The state Superior Court heard the newspapers' appeal last week in the case of Jordan Brown, now 14.
His trial, originally scheduled for September 2011, has been delayed indefinitely by the appeal filed by the New Castle News, the Pittsburgh Post-Gazette and the Pittsburgh Tribune-Review.
The court is "expediting" the newspapers' appeal, but defense attorney Stephen Colafella told The Associated Press on Thursday he feels Brown has been incarcerated too long without a trial.
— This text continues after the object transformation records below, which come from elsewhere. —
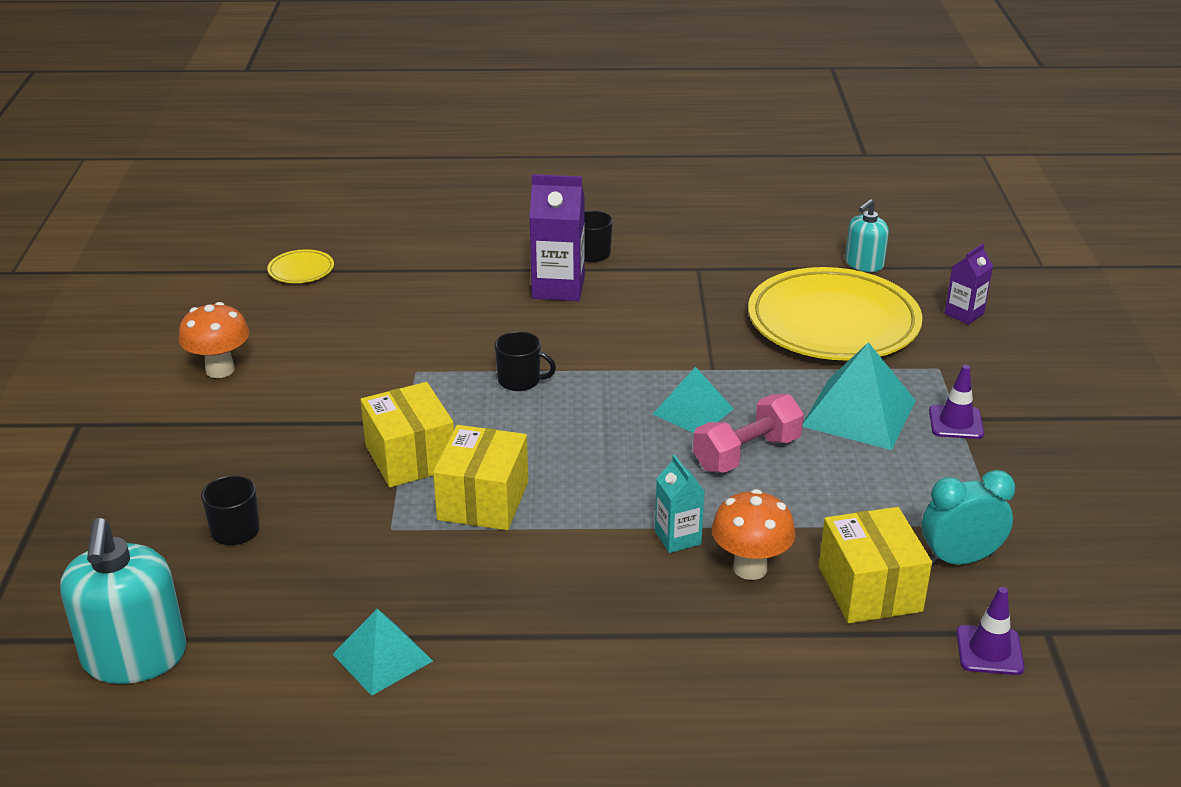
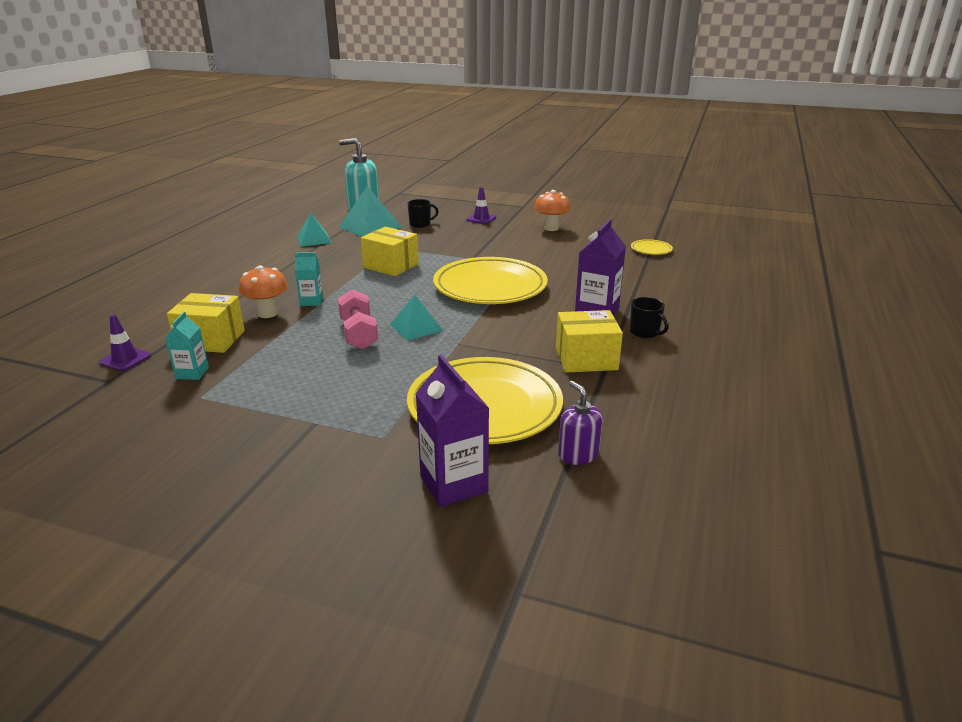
camera: 110 degrees right, 5 degrees down
yellow box [360,382,454,487] -> yellow box moved to [556,310,623,373]
black mug [495,331,556,391] -> yellow plate [433,257,548,304]
turquoise pyramid [803,342,916,450] -> turquoise pyramid moved to [339,186,402,237]
turquoise soap dispenser [845,199,889,272] -> purple soap dispenser [558,381,603,465]
turquoise clock [922,470,1015,566] -> turquoise carton [165,312,209,380]
purple traffic cone [929,365,984,439] -> purple traffic cone moved to [467,187,496,224]
purple carton [944,244,993,325] -> purple carton [416,354,490,507], size x1.71

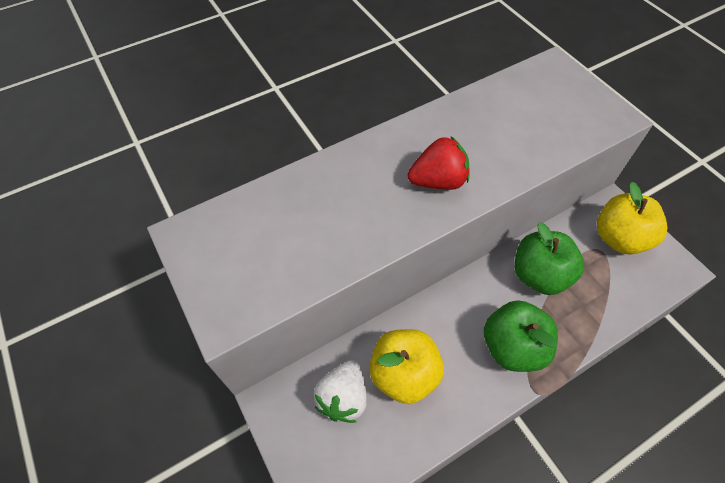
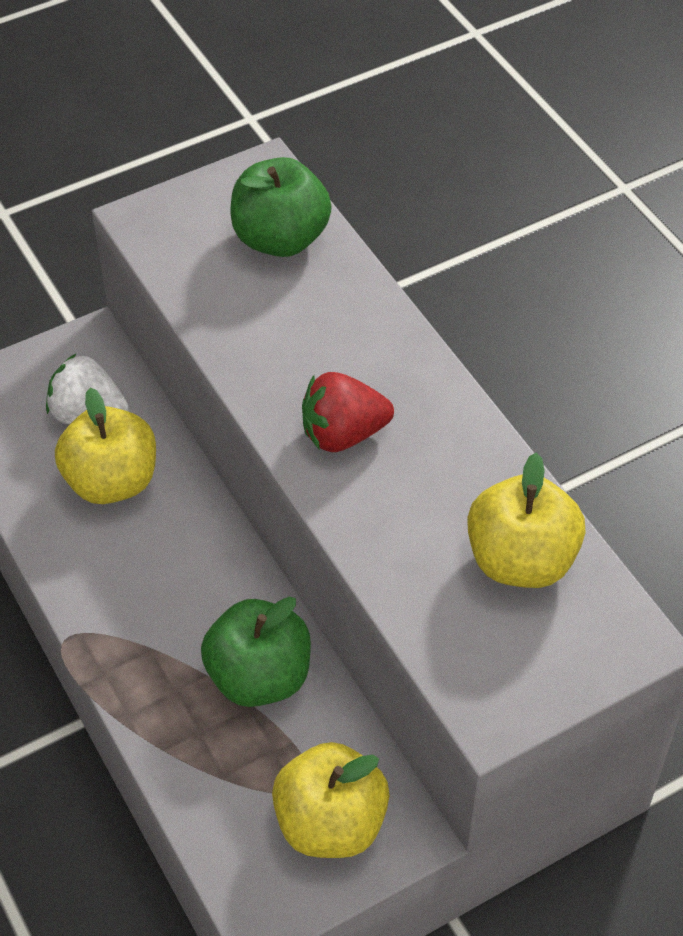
camera: 90 degrees right, 5 degrees down
red strawberry [408,137,469,190] -> red strawberry turned 90 degrees clockwise [302,372,394,452]
green apple [484,300,558,372] -> green apple moved to [230,157,332,257]
none -> yellow apple [467,453,586,588]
That's why the defense filed a Superior Court petition Wednesday, first reported by the Beaver County Times, seeking Brown's release.
Colafella said it's possible the newspaper appeal will be decided, and the juvenile trial rescheduled, even before the appeals court takes up the release petition.
Brown has been in a juvenile detention center in Erie, about 80 miles from his home in Wampum, since shortly after the Feb. 20, 2009 killing of 26-year-old Kenzie Houk. Her unborn son also died from a lack of oxygen after Brown killed her with his shotgun minutes before leaving for school, prosecutors said.
State law requires criminal homicide charges to be filed in Common Pleas, or "adult" court, regardless of a defendant's age so Brown's identity and other details were widely reported before his attorneys convinced a Lawrence County judge to move the case to juvenile court last year. Another judge then ruled the trial would be closed.
State law says juvenile court trials for certain serious felonies must be public if the defendant was at least 12. But judges have discretion to close trials for younger defendants to protect their privacy and other rights while under juvenile court jurisdiction, which ends when they turn 21. Brown faced up to life in prison if convicted in "adult" court.
The newspapers contend prior publicity has made a closed trial unnecessary and argued Brown's attorneys and his father, Christopher _ who proclaimed Jordan's innocence on ABC's "Good Morning America" last year _ have made the trial's outcome a matter of compelling public interest.
Investigators contend only Houk's two younger daughters, ages 7 and 4, were the only others home when she was shot and even the judge who moved the case to juvenile court conceded the evidence points to Jordan.
But the defense argues Brown hasn't waived his rights to a closed trial and cloistered court supervision because of the past publicity, and Colafella said real questions remain about the boy's guilt.
"I can tell you we intend to paint a different picture when we go to trial," Colafella said.
A state attorney general's spokesman declined to comment.